Consistent with other studies [25, 31, 62], a positive correlation was found between the SASCCS total score and depression, suggesting that the patient reports cognitive problems more frequently, the more severe the depression symptomatology. One of the reasons for the association between depression and SCC is that those who experience it may be more prone to blame memory loss or cognitive issues for their troubles [64]. Patients with depression could be overly sensitive to commonly occurring cognitive dysfunctions and self-conscious of their cognitive ability.

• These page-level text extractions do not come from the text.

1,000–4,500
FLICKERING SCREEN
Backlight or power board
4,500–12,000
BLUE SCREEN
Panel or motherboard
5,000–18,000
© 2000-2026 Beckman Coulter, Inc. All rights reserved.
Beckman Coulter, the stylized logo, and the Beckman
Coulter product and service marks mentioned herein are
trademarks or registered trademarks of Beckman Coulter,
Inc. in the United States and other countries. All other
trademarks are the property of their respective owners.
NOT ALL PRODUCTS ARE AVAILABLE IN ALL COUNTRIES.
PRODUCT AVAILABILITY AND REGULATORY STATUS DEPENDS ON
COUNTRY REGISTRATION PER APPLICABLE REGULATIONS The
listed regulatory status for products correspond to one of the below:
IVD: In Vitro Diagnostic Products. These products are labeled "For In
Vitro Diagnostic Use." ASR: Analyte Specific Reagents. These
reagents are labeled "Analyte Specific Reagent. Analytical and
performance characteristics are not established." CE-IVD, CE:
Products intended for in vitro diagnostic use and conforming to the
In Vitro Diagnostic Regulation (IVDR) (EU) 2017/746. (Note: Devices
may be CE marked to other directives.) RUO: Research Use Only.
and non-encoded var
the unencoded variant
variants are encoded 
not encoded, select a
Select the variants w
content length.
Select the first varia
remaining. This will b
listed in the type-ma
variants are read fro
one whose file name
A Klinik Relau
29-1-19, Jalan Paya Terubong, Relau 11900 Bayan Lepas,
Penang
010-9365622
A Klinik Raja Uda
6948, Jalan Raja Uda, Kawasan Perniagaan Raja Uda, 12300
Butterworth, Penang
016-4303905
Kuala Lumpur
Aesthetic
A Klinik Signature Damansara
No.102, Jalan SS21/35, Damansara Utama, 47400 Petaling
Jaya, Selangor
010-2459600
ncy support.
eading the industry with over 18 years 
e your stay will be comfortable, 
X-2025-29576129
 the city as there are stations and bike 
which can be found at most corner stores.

The present study failed to demonstrate an association between SCC and insight, supporting earlier findings showing that individuals with schizophrenia may be aware of their cognitive deficiencies while having little understanding of their symptoms or disease [24, 30, 33]. Therefore, awareness of cognitive impairments can occur without understanding the symptoms of the disease and independently of insight. However, this association between insight and SCC was found in other studies [18, 25, 62], suggesting that being aware of one’s overall mentally sick status may significantly affect awareness of one’s cognitive deficiencies. Due to the conflicting results found in the literature, more studies are necessary to evaluate patient insight when using the SASCCS.

Limitations

Our study has several limitations. Its cross-sectional design does not allow consequent validity to be inferred. Since the population consists of chronically hospitalized patients whose cognitive function might be severely impaired, selection bias is possible. Moreover, the study results cannot be generalized to the population due to the small sample size and the fact that patients were selected from one site. Information bias might have occurred because participants were unable to give accurate details in the face-to-face interview. The factor analysis showed that factors with two items were kept; however, these factors might be unstable because they comprise only two items, which might have affected the evaluation of patient insight. Thus, further studies are warranted to confirm our findings.

Conclusion

The SASCCS scale showed appropriate psychometric properties with high internal consistency, good construct validity, and adequate concurrent validity, making it valuable for assessing subjective cognitive complaints in patients with schizophrenia. Consequently, the SASCCS can be considered an easy-access tool that might be readily included in standard clinical settings and research studies. More research is required to verify our findings and examine other aspects of SASCCS scale reliability, validity, and cut-off factors.